Uncertainty & Probability
- Inference based on a subset introduces uncertainty ⇒ decisions can be right or wrong.
- Need to quantify uncertainty via probability.
- Probability measures the likelihood of outcomes; values fall in [0,1].
- 0 ⇒ impossible; 1 ⇒ certain.
- Probability statements apply only to variables, not constants (parameters).
Visual Framework (Textbook Diagram)
- Population (unknown “reality”) → sampling (size n) → compute sample summaries/histogram → infer about a population model (e.g., Normal, Binomial, Poisson) → attach probability-based certainty measure.
- Assumptions about underlying distribution critical for valid inference.

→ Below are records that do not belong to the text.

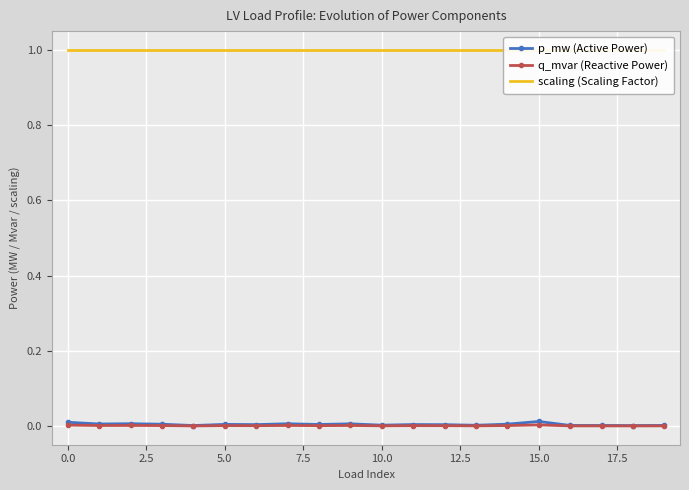

What position from the right is 19?

1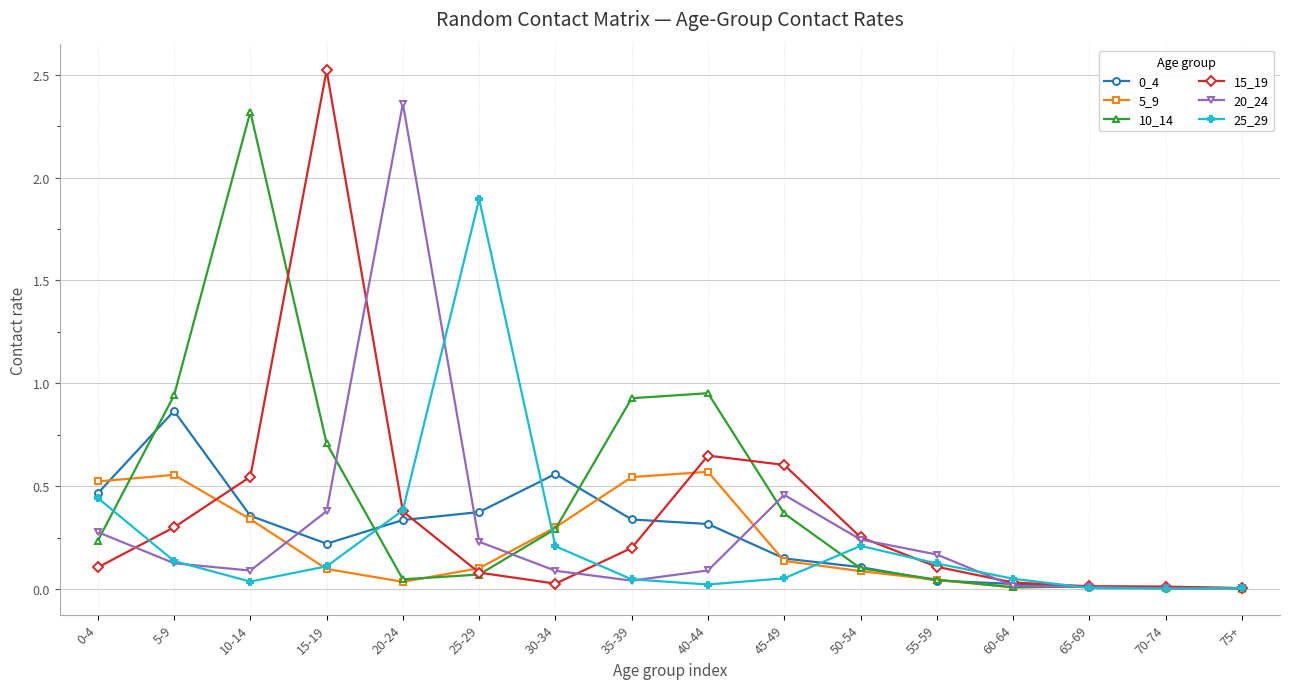

What is the label of the 3rd point from the right?

65-69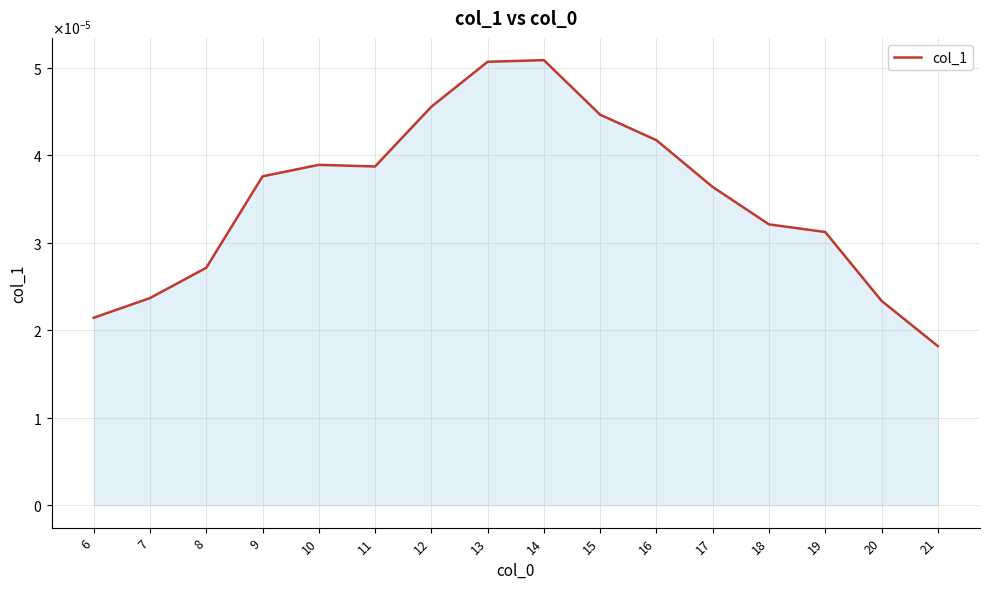

True or false: the data shows 0.0 at 9.

True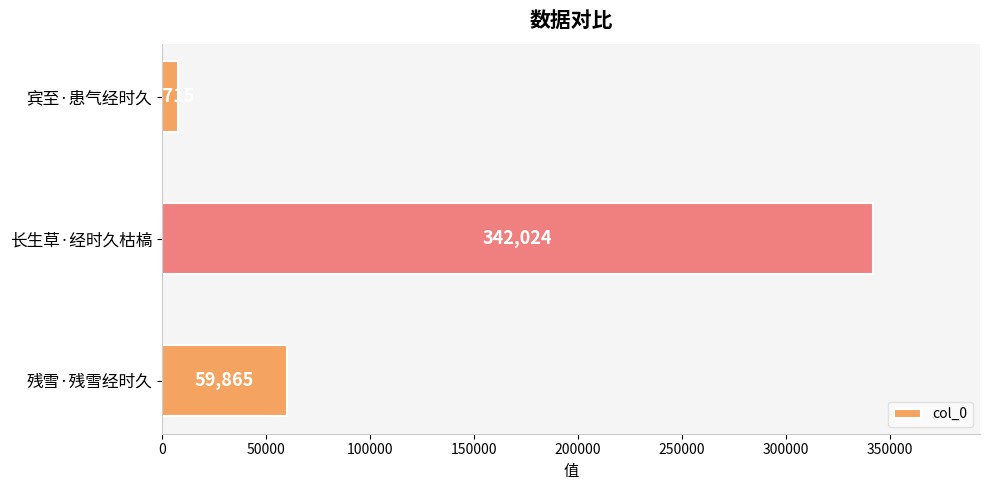

List the labels in order of value, largest first.

长生草·经时久枯槁, 残雪·残雪经时久, 宾至·患气经时久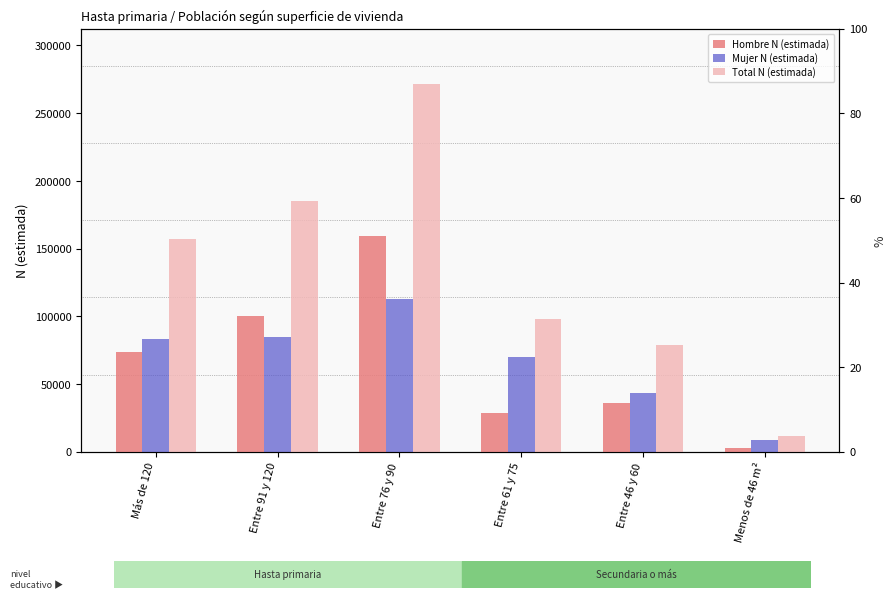

What is the label of the 6th bar from the right?

Más de 120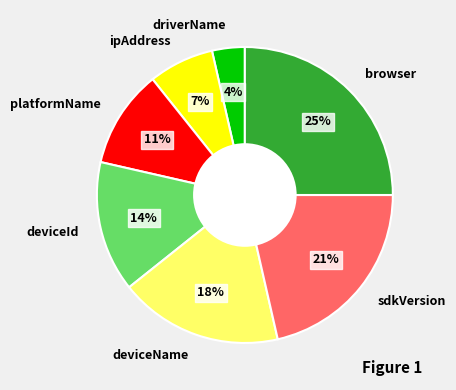

How many segments does this pie chart have?

7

Two Branches of Statistics
- Descriptive Statistics
- Collection, organization, visualization (charts, tables), and summarization (mean, median, SD) of data.
- Core of high-school level statistics.
- Inferential Statistics
- Uses sample statistics to draw conclusions about population parameters and quantify uncertainty.
- Driving force of modern scientific research.
- Course plan: Master descriptive tools first, then develop inferential methods.
Notation Recap
- Population size: N (often large, unknown).
- Sample size: n (known, chosen by researcher).
Variable Taxonomy
- By measurement scale:
- Quantitative (numeric values make arithmetic sense).
- Qualitative / Categorical (labels, categories, levels).
- By numerical nature (for quantitative variables):
- Discrete Random Variable
- Takes countable, separated values (gaps exist).
- Example: number of people in line; ring sizes (9, 9.5, 10…).
- Continuous Random Variable
- In theory can take any real value within an interval (no gaps).
- Example: precise finger circumference in millimetres; human height.
- Random Variable
- Numerical outcome whose exact value is unknown until observation.
- If qualitative, we often convert to numbers via counts (still yields a discrete random variable).
Examples & Clarifications
- Ring size (standard jeweler increments) ⇒ discrete.
- Measuring pinky circumference with a tape measure ⇒ continuous (any fraction of a millimetre possible in theory).
- Rolling a fair die: outcome before roll is a discrete random variable with values 1,2,3,4,5,6.
Concept Checks
- Parameter: constant (no variability).
- Statistic: variable (changes with each sample).
- Probability only meaningful for variables.
Reading & Next Steps
- Review textbook Section 1 for reinforcement; attempt "Check-Your-Understanding" questions (solutions in appendix).
- Independently read Sections 2 & 3 (no accompanying videos).
- Next lecture/video will begin with Section 4.